##### ИСХОДНЫЙ ТЕКСТ #####

Выставка подобий и контрастов События

Выставка подобий и контрастов

Оперная программа «Золотой Маски» сложилась в поучительную многомерную экспозицию

Самые значимые события в музыкальной программе фестиваля «Золотая маска»-2018

Театральный фестиваль «Золотая Маска» завершится только 15 апреля, когда на торжественной церемонии в Большом театре лауреатам будут вручены долгожданные премии. Но оперная программа фестиваля уже во многом показана, и мы можем оглядеть ее в целом. Оглядеть совсем не за тем, чтобы угадать премиальный расклад. Наверняка жюри вынесет мудрый вердикт. И все же главным станет не он, а вся та конкурсная афиша, которую сформировал музыкальный экспертный совет под председательством музыковеда Марины Гайкович. Как бы ни были важны премии, важнее совокупность номинированных спектаклей. Именно она выявляет срез сезона и выкладывает на общее обозрение каталог его текущих тем.

##### ИССЛЕДУЕМЫЕ ДАННЫЕ #####

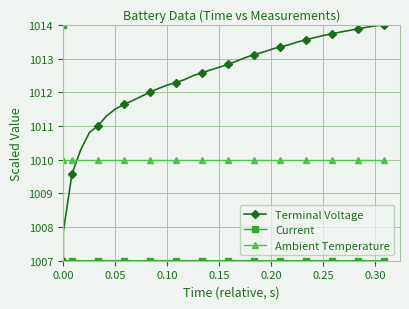

Reading right to left, what are all the values shown in this chart?

Terminal Voltage: 1014.0	1014.0	1013.9	1013.9	1013.8	1013.8	1013.7	1013.7	1013.6	1013.6	1013.5	1013.4	1013.3	1013.3	1013.2	1013.1	1013.0	1012.9	1012.8	1012.7	1012.7	1012.6	1012.5	1012.4	1012.3	1012.2	1012.1	1012.0	1011.9	1011.8	1011.6	1011.5	1011.3	1011.0	1010.8	1010.3	1009.6	1007.9	1007.0	1007.0
Current: 1007.0	1007.0	1007.0	1007.0	1007.0	1007.0	1007.0	1007.0	1007.0	1007.0	1007.0	1007.0	1007.0	1007.0	1007.0	1007.0	1007.0	1007.0	1007.0	1007.0	1007.0	1007.0	1007.0	1007.0	1007.0	1007.0	1007.0	1007.0	1007.0	1007.0	1007.0	1007.0	1007.0	1007.0	1007.0	1007.0	1007.0	1007.0	1014.0	1014.0
Ambient Temperature: 1010.0	1010.0	1010.0	1010.0	1010.0	1010.0	1010.0	1010.0	1010.0	1010.0	1010.0	1010.0	1010.0	1010.0	1010.0	1010.0	1010.0	1010.0	1010.0	1010.0	1010.0	1010.0	1010.0	1010.0	1010.0	1010.0	1010.0	1010.0	1010.0	1010.0	1010.0	1010.0	1010.0	1010.0	1010.0	1010.0	1010.0	1010.0	1010.0	1010.0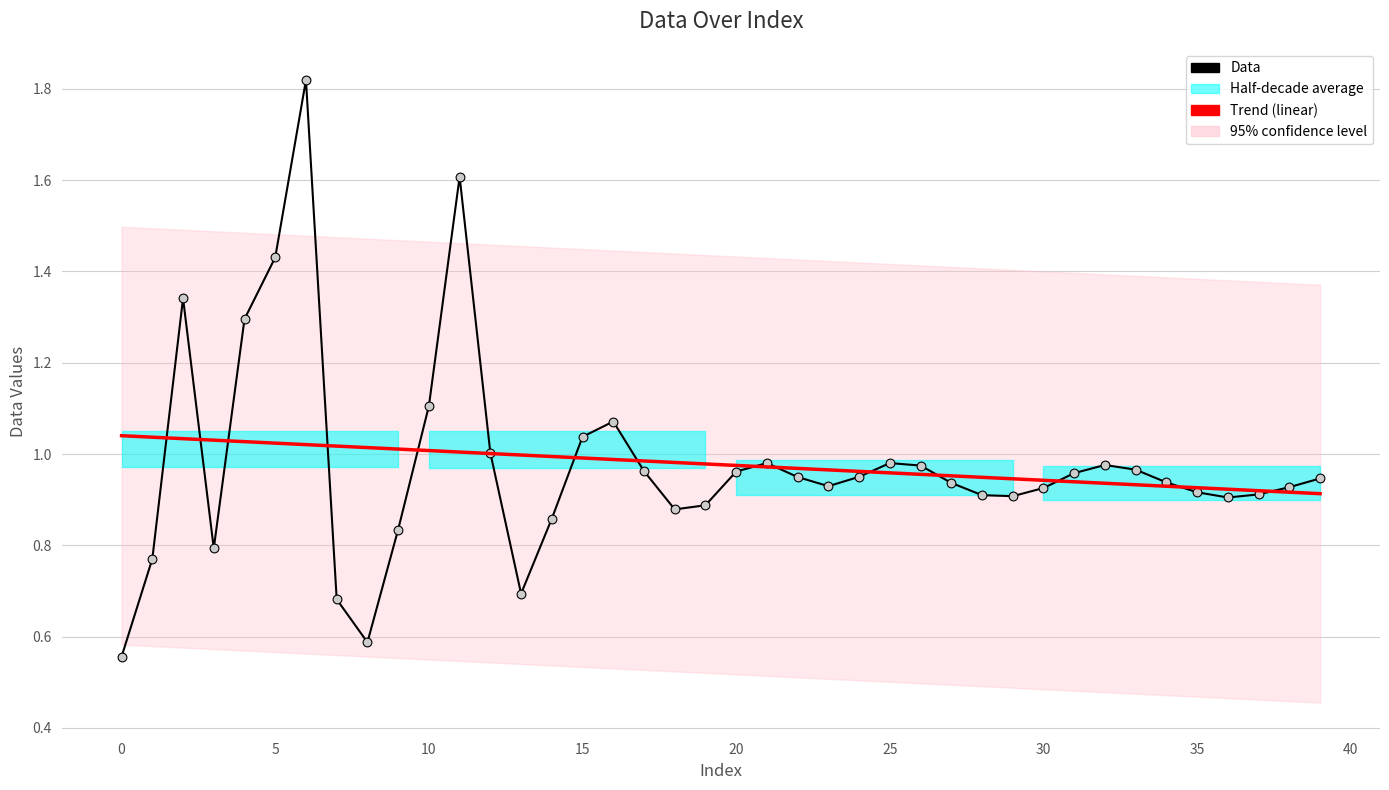

Which series contains the lowest Y value?

Data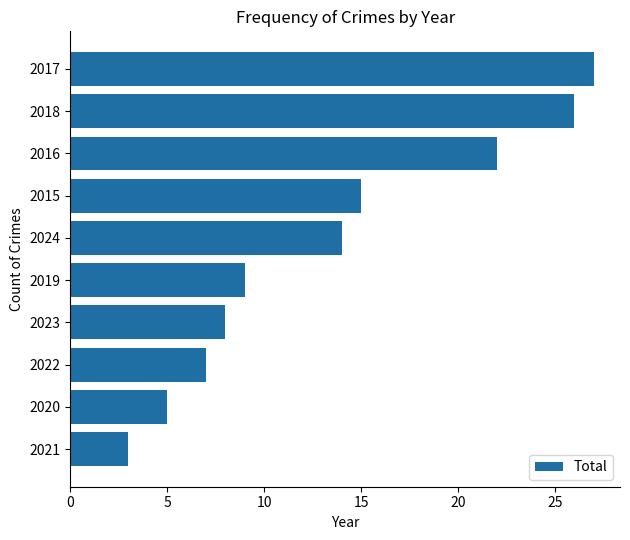

What position from the top is 2024?

5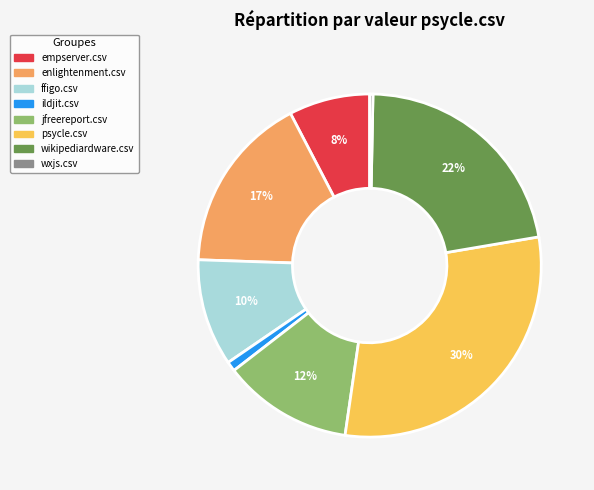

What is the smallest slice in the pie chart?

wxjs.csv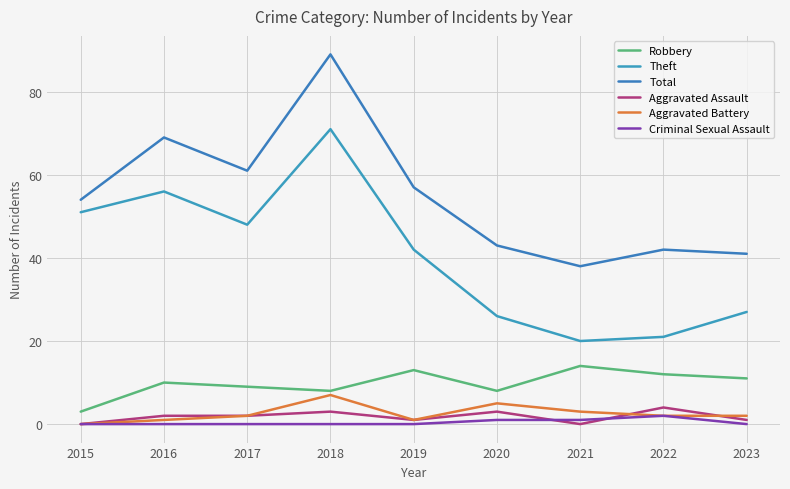

Does the chart display data point markers on the line(s)?

No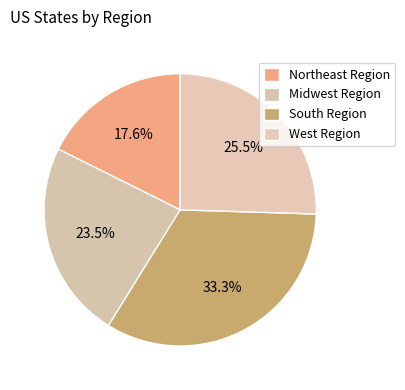

Is there a majority slice in this chart?

No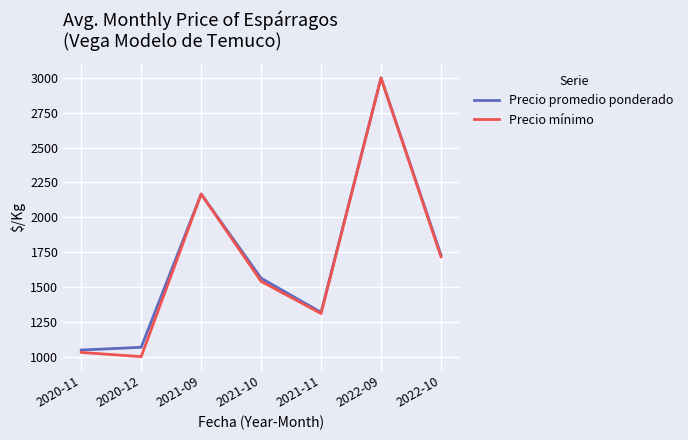

Reading left to right, transcribe all the data shown in this chart.

Precio promedio ponderado: 1047.5	1067.0	2166.7	1562.7	1317.7	3000.0	1729.3
Precio mínimo: 1030.0	1000.0	2166.7	1540.0	1309.1	3000.0	1716.7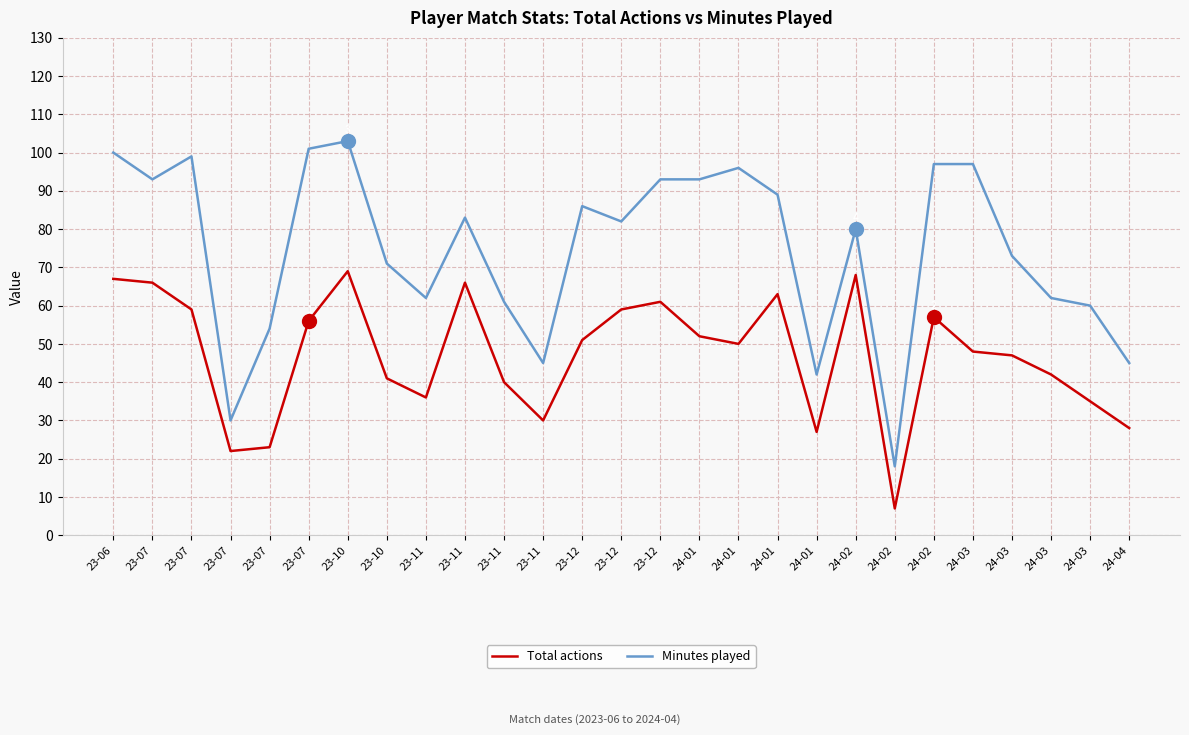

True or false: Total actions has a value of 52 at 24-01.

True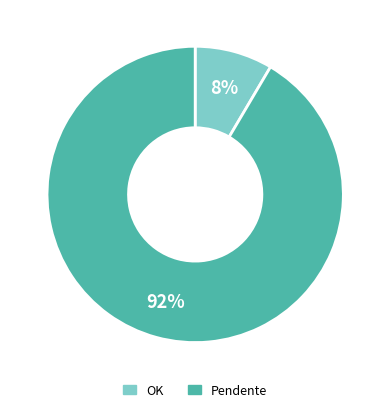

How many segments does this pie chart have?

2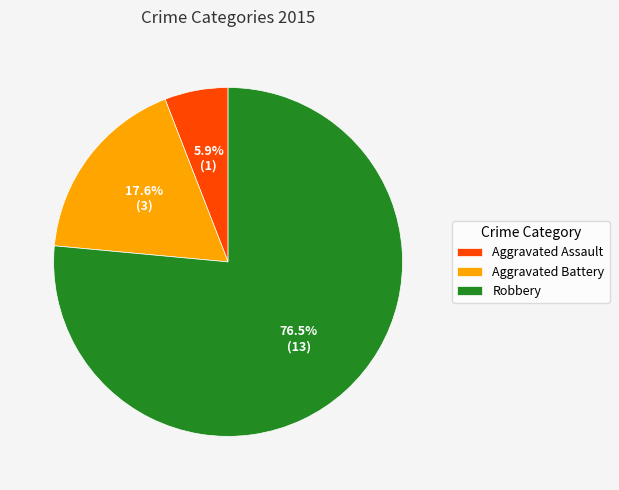

Which slice represents more than half of the pie?

Robbery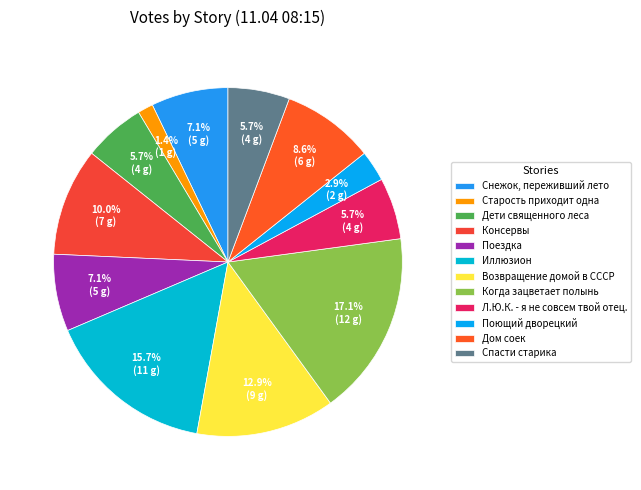

To the nearest percent, what is the difference between the Спасти старика and Возвращение домой в СССР slice percentages?

7%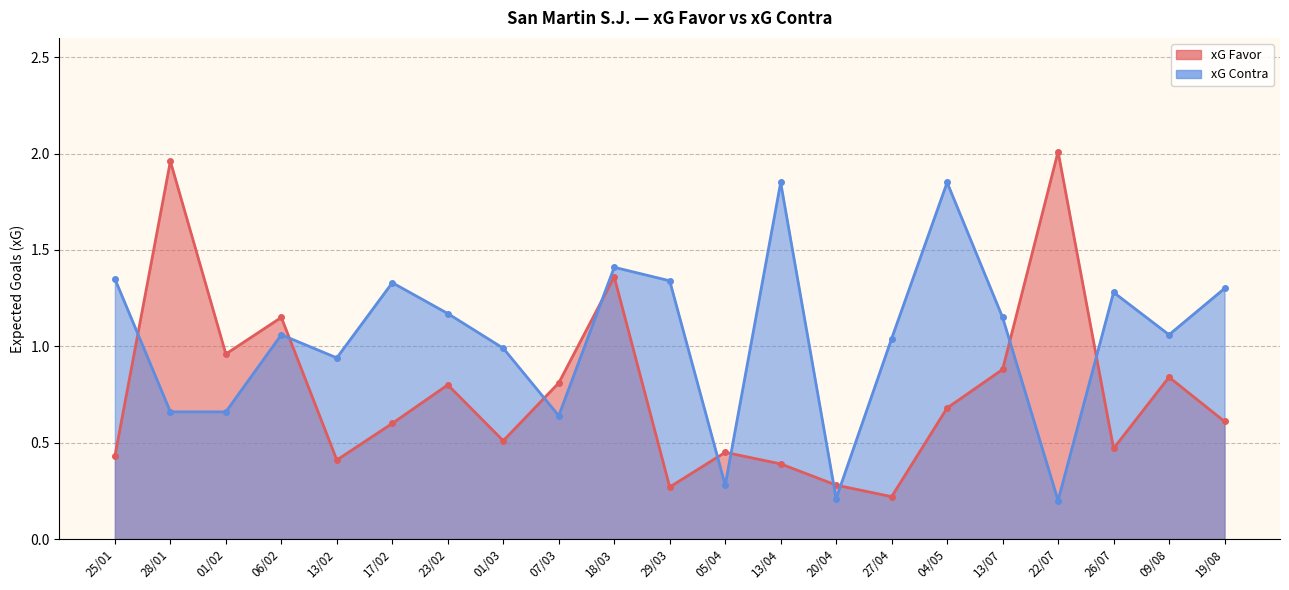

Which series has the widest spread of values?

xG Favor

#####

### ЗАДАНИЯ ДЛЯ ВЫПОЛНЕНИЯ
(a) Ответьте на вопросы по тексту о фестивале «Золотая Маска»:
(i) Какого числа завершится фестиваль?
(ii) В каком театре лауреатам вручат премии?
(iii) Кто возглавляет музыкальный экспертный совет?
(b) Выпишите все имена собственные из текста о фестивале «Золотая Маска», указав каждое один раз.
Строки для этой работы не нужны.

### ВАШИ ОТВЕТЫ
(a)
(i) 15 апреля.
(ii) В Большом театре.
(iii) Музыковед Марина Гайкович.

(b) «Золотая Маска», Большой театр, Марина Гайкович.